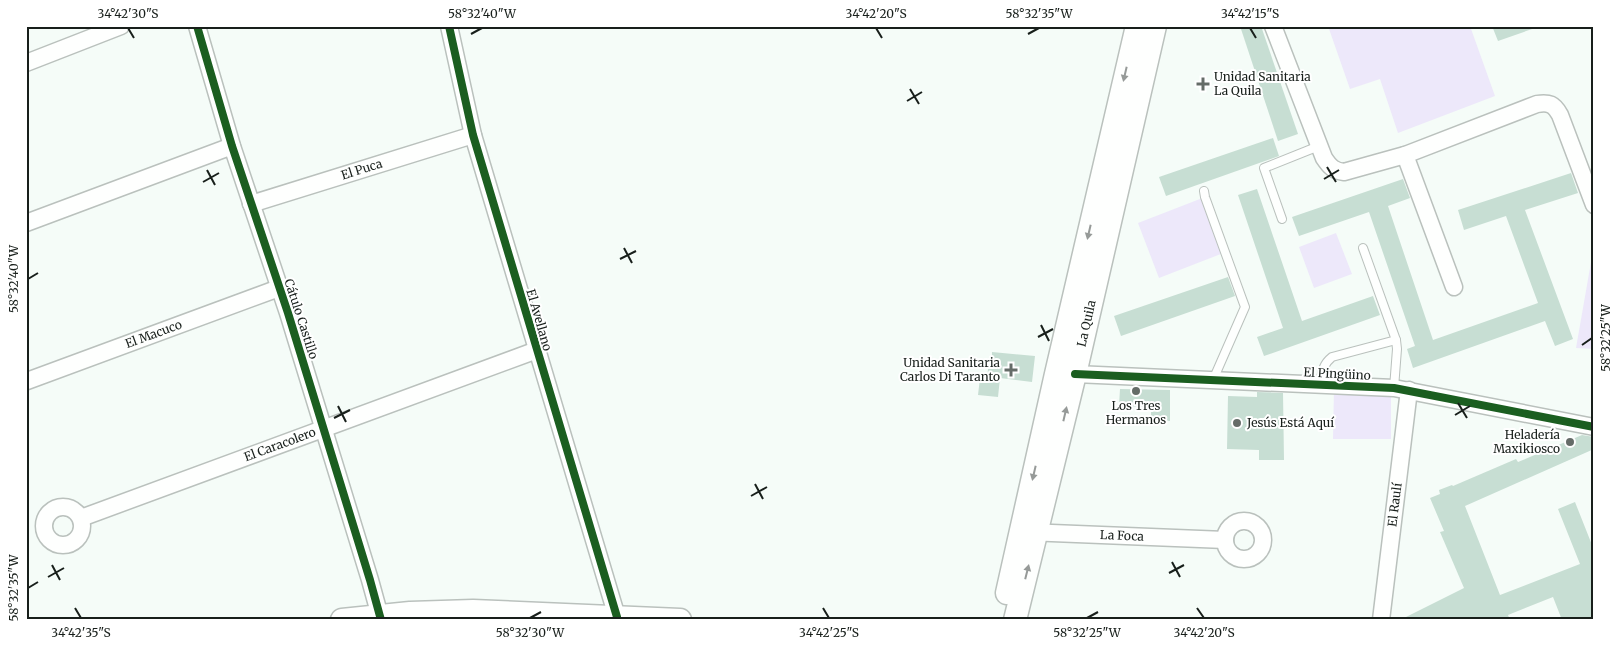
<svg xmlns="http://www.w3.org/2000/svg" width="1620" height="646" font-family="Merriweather,serif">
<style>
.green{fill:#ede8fa}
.building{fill:#c7ded3}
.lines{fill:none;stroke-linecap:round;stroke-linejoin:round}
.lane-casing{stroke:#bac1bd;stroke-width:10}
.street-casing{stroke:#bac1bd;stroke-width:19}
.secondary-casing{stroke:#bac1bd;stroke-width:25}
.lane{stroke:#fefffe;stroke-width:8}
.street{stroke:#fefffe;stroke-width:16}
.secondary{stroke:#fefffe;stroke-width:22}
.cycleway-casing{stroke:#fff;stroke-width:11}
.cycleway{stroke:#1b5e20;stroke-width:8}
.oneway{fill:#969a98}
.ticks{fill:none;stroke:#181f1b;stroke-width:2}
.poi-dot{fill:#656c68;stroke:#fff;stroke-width:2}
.labels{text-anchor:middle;stroke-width:4;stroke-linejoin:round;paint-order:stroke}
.poi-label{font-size:12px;fill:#181f1b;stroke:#fff;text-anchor:start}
.street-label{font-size:12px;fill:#181f1b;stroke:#fff}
.neatline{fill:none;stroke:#181f1b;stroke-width:2}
.ticks-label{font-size:12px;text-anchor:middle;fill:#181f1b}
</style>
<rect width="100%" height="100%" fill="#f5fcf8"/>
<!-- green -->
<g class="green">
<path d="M1328,26H1470L1495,96L1398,133L1380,79L1350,89Z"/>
<path d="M1205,197L1226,252L1159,278L1138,223Z"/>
<path d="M1336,233L1352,274L1314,288L1299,247Z"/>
<path d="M1594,245V349L1576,348Z"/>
<path d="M1334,388L1391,389V439H1333Z"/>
</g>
<!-- building -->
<g class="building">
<path d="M1240,26H1261L1298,134L1278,141Z"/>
<path d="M1492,26H1535V28L1498,41Z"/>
<path d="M1273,138L1279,156L1166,196L1159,177Z"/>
<path d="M1571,173L1578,193L1525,210L1573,339L1555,346L1545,321L1413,368L1407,349L1415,346L1369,212L1299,236L1292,217L1403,179L1410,198L1388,206L1433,340L1538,303L1506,216L1464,230L1458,210Z"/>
<path d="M1257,189L1302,321L1373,296L1380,315L1264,356L1257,337L1283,328L1238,195Z"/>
<path d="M1228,277L1235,296L1121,336L1114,316Z"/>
<path d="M992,352L1035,356L1032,382L1000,378L998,397L978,395L980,378L987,379L989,360L992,361Z"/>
<path d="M1120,389L1170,390V421L1151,420V407L1119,406Z"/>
<path d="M1257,392L1283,393L1284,460H1259V450L1227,449L1228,396L1257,397Z"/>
<path d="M1582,435L1594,437V449L1465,506L1500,595L1580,564L1558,509L1575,502L1594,550V620H1562L1553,597L1508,615L1510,620H1400L1464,588L1440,532L1444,531L1430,498L1440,494L1439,490L1452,485L1453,486L1516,459L1518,462Z"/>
</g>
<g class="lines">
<!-- lane casing -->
<g class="lane-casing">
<g id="lane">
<path d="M1204,191L1205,197L1245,307L1213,380"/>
<path d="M1282,219L1264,168L1319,146"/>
<path d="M1363,248L1396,340L1397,349L1394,388"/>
<path d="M1320,385C1322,373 1322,365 1332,357L1396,340"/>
</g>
</g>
<!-- street casing -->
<g class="street-casing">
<g id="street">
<path d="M197,26L232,146L288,313L370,580L381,620"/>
<path d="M449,26L473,135L617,617"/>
<path d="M1273,26L1324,158C1330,167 1334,171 1344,172L1405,155L1537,104C1549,102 1554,104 1560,115L1594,205"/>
<path d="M26,63L121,26"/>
<path d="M1405,155L1454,287"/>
<path id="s1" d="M251,204L473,135"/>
<path d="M26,223L232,146"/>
<path d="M1075,374L1394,388L1594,427"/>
<path id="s2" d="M27,381L279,288"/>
<circle cx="63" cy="526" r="19"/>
<path id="s3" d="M81,518L537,350"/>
<circle cx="1244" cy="540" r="19"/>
<path id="s4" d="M1027,532L1225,540"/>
<path id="s5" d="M1381,620L1409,390"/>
</g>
</g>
<!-- secondary casing -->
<g class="secondary-casing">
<g id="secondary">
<path d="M1007,593L1056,374L1137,26"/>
<path d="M342,620L410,613L473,611L680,620"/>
<path id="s6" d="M1015,620L1075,374L1155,26"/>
</g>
</g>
<!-- lane -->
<use href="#lane" class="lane"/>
<!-- street -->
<use href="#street" class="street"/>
<!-- secondary -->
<use href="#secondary" class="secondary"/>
<!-- cycleway casing -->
<g class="cycleway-casing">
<g id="cycleway">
<path d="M197,26L232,146L288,313L370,580L381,620"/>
<path d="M449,26L473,135L617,617"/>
<path d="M1075,374L1394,388L1594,427"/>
</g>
</g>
<!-- cycleway -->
<use href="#cycleway" class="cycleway"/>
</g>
<!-- one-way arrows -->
<defs><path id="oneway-solid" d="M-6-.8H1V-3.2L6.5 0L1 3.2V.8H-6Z" transform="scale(1.25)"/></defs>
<g class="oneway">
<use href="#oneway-solid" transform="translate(1125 74) rotate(103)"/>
<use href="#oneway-solid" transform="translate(1089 232) rotate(103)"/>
<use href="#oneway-solid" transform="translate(1065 414) rotate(-77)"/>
<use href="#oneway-solid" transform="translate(1034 473) rotate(103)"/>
<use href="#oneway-solid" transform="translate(1027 572) rotate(-76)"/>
</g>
<!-- ticks -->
<path class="ticks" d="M128,28L134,38M876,28L882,38M1250,28L1256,38M471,34L482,28M1028,34L1039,28M910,89L919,104M907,101L922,92M1327,167L1336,182M207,170L215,185M1324,179L1339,170M203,182L219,173M624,248L632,263M620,259L636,251M28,279L38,273M1041,325L1049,341M1038,337L1053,329M1582,345L1592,338M1458,403L1467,418M338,406L346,422M1455,415L1470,406M334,418L350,410M755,484L763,499M751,496L767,487M1172,562L1180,577M52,565L60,580M1169,573L1184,565M48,577L64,568M28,588L38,582M75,608L81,618M823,608L829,618M1197,608L1204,618M530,618L541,612M1087,618L1098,612"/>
<!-- markers -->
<g class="poi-dot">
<path d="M1200.5 76.5h5v5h5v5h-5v5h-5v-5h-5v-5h5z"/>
<path d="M1008.5 362.5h5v5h5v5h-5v5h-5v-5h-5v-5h5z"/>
<circle cx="1136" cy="391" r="5"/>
<circle cx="1237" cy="423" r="5"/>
<circle cx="1570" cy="442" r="5"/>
</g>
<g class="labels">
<!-- poi labels -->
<g class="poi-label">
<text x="1214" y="81">Unidad Sanitaria<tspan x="1214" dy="14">La Quila</tspan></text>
<text x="1000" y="367" text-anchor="end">Unidad Sanitaria<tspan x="1000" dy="14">Carlos Di Taranto</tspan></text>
<text x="1136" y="410" text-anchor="middle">Los Tres<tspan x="1136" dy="14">Hermanos</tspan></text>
<text x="1247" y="427">Jesús Está Aquí</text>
<text x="1560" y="439" text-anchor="end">Heladería<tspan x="1560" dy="14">Maxikiosco</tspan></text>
</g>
<!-- street labels -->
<g class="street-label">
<text dy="4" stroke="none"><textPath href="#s1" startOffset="116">El Puca</textPath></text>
<text transform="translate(301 319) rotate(72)" y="4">Cátulo Castillo</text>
<text transform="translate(539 320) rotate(74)" y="4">El Avellano</text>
<text dy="4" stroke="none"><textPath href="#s6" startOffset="305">La Quila</textPath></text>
<text dy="4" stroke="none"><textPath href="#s2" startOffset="135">El Macuco</textPath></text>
<text transform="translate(1337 374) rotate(3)" y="4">El Pingüino</text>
<text dy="4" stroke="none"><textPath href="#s3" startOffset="212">El Caracolero</textPath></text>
<text dy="4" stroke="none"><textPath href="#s5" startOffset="116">El Raulí</textPath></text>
<text dy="4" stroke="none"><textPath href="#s4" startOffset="95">La Foca</textPath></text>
</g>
</g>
<!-- border -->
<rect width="1620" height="646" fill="none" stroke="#ffffff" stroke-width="55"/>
<rect x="28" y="28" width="1564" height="590" class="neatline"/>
<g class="ticks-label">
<text x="128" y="18">34°42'30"S</text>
<text x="482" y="18">58°32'40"W</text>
<text x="876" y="18">34°42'20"S</text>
<text x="1039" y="18">58°32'35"W</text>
<text x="1250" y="18">34°42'15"S</text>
<text transform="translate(14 279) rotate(-90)" y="4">58°32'40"W</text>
<text transform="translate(1606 338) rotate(-90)" y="4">58°32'25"W</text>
<text transform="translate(14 588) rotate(-90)" y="4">58°32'35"W</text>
<text x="81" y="637">34°42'35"S</text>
<text x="530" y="637">58°32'30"W</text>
<text x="829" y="637">34°42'25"S</text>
<text x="1087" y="637">58°32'25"W</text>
<text x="1204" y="637">34°42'20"S</text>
</g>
</svg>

### Your objective
Copy every line from the entries that contains the word "lines".

### Solution for this task
.lines{fill:none;stroke-linecap:round;stroke-linejoin:round}
<g class="lines">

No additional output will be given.